The Government should draft new laws to block RTÉ top presenters being paid through private companies instead of as staff members, amid repeated claims the purpose is to “reduce their exposure to income tax”.
The Dáil Public Accounts Committee (PAC) will today make the controversial demand in its latest quarterly review report, advising the Department of Public Expenditure and Reform has an obligation to taxpayers to tackle the situation.

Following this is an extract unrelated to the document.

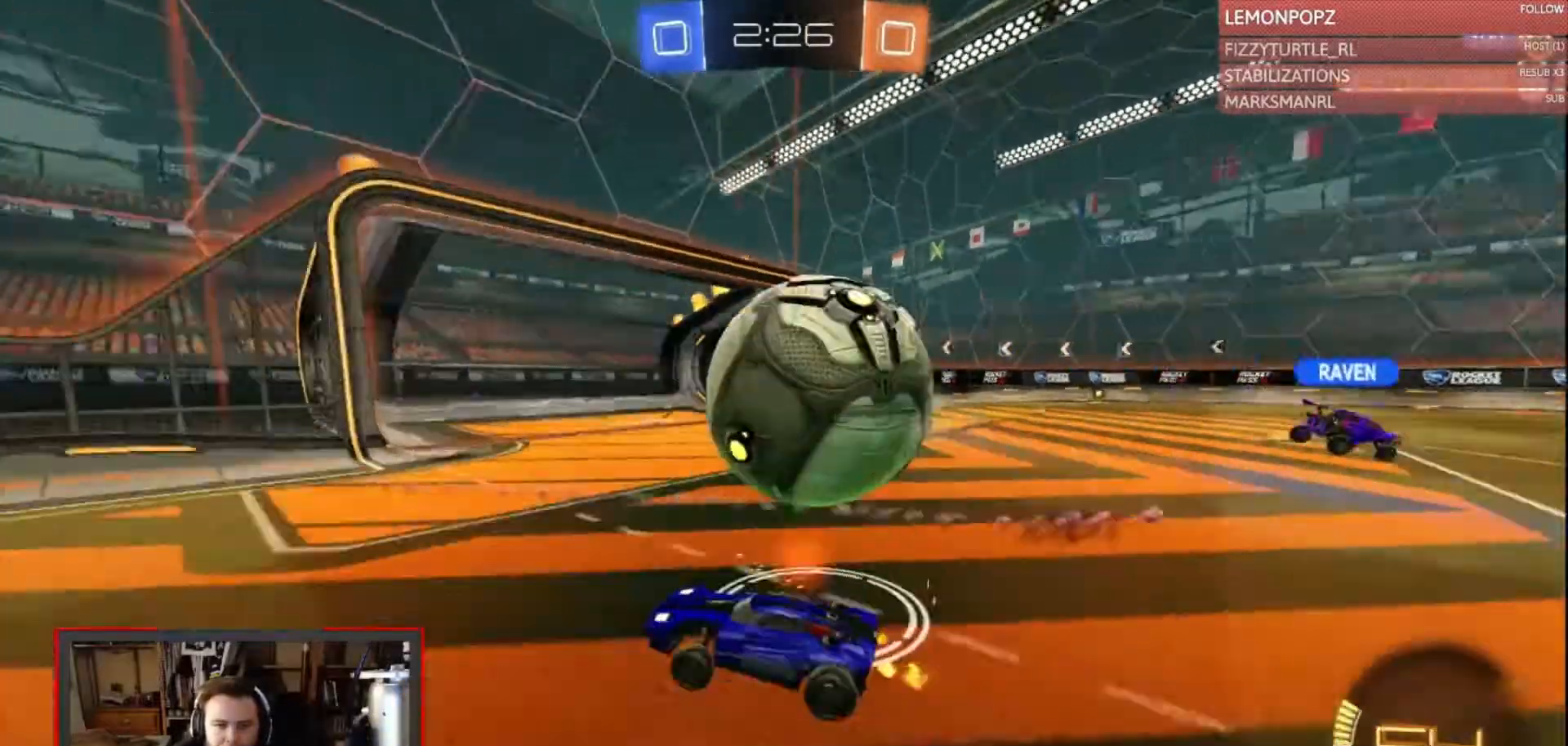
{"dt_ms": 500, "buttons": ["L2"], "left_stick": "down", "right_stick": "center", "events": [[133, "left_stick", "down-right"], [200, "R2", "up"], [267, "L2", "down"], [267, "left_stick", "center"], [333, "left_stick", "right"], [500, "left_stick", "down"]]}
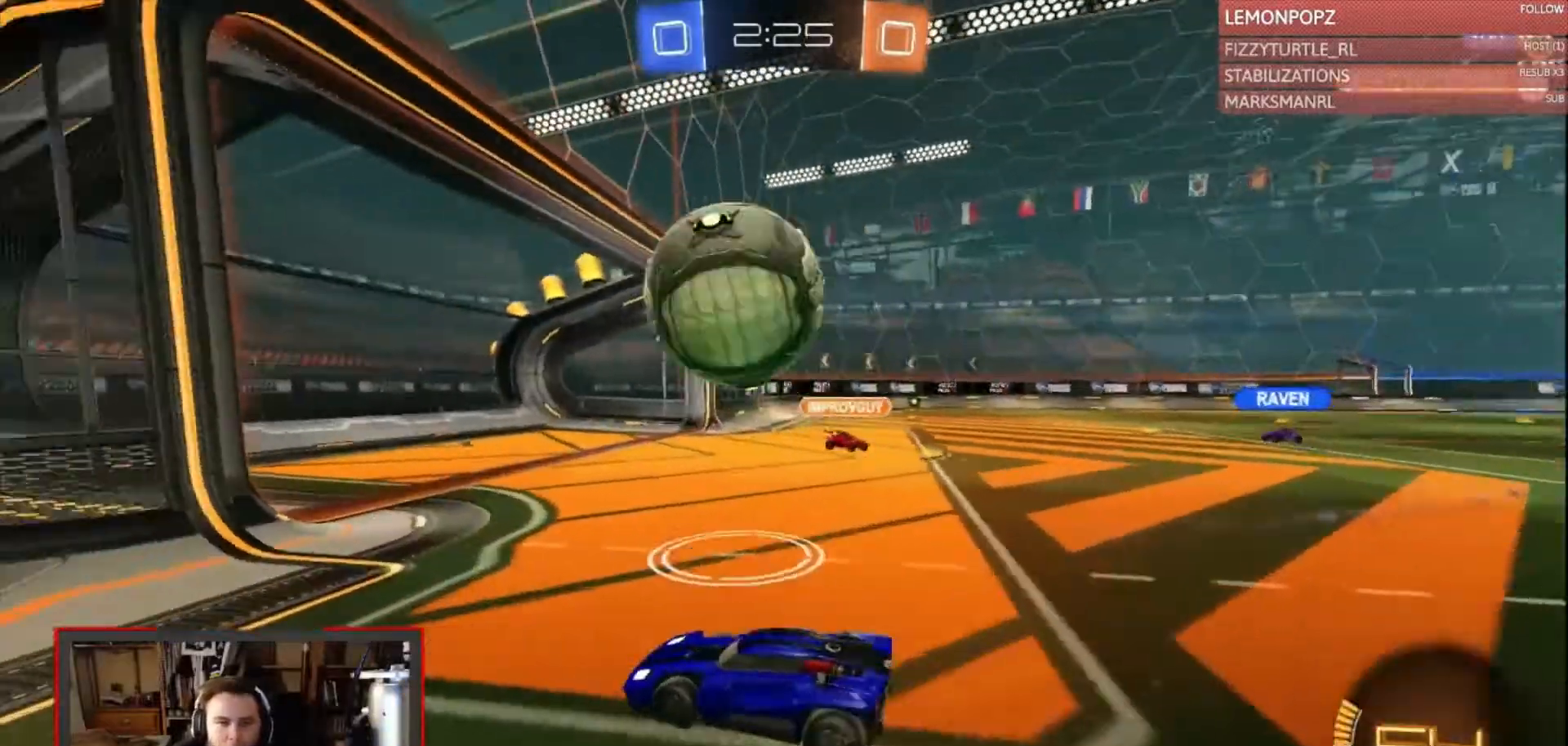
{"dt_ms": 1000, "buttons": ["R2"], "left_stick": "left", "right_stick": "center"}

In a final draft copy of the 73-page report, seen by the Irish Examiner and to be published this morning, PAC members will say that despite long-term concerns over the issue, presenters are stilling being paid significant sums through technically external companies.
And, noting recent RTÉ confirmation to the PAC that 81 workers are set up as private limited companies — including four earning more than €300,000 a year and 10 more than €100,000 — the report will insist action should be taken to clarify the issue.
“The Eversheds Sutherland report into the use of contracts for services by RTÉ has recommended RTÉ introduce a clear policy and guidelines regarding the use of contracts for services, and that it reviews 157 of the 433 contracts examined,” the report suggests.
“On the basis of the evidence presented to the committee, the creation of limited companies by RTÉ’s top earners is used primarily for the purpose of reducing their exposure to income tax, which comes at a cost to the exchequer. The committee recommends that the Department of Public Expenditure and Reform brings forward proposals to address this practice,” the final draft of the PAC report reads.
The PAC’s latest quarterly review report has also raised a number of other concerns over the use of taxpayers money that the committee examined in public meetings between April and May.
The issues do not include the cervical cancer scandal as the PAC meetings were convened after May,
The report is understood to also say that:
The PAC report will also criticise Taoiseach Leo Varadkar’s now-scrapped strategic communications unit and accuse the chief State solicitor’s office of costing the taxpayer at least €4m due to a botched probation service building deal.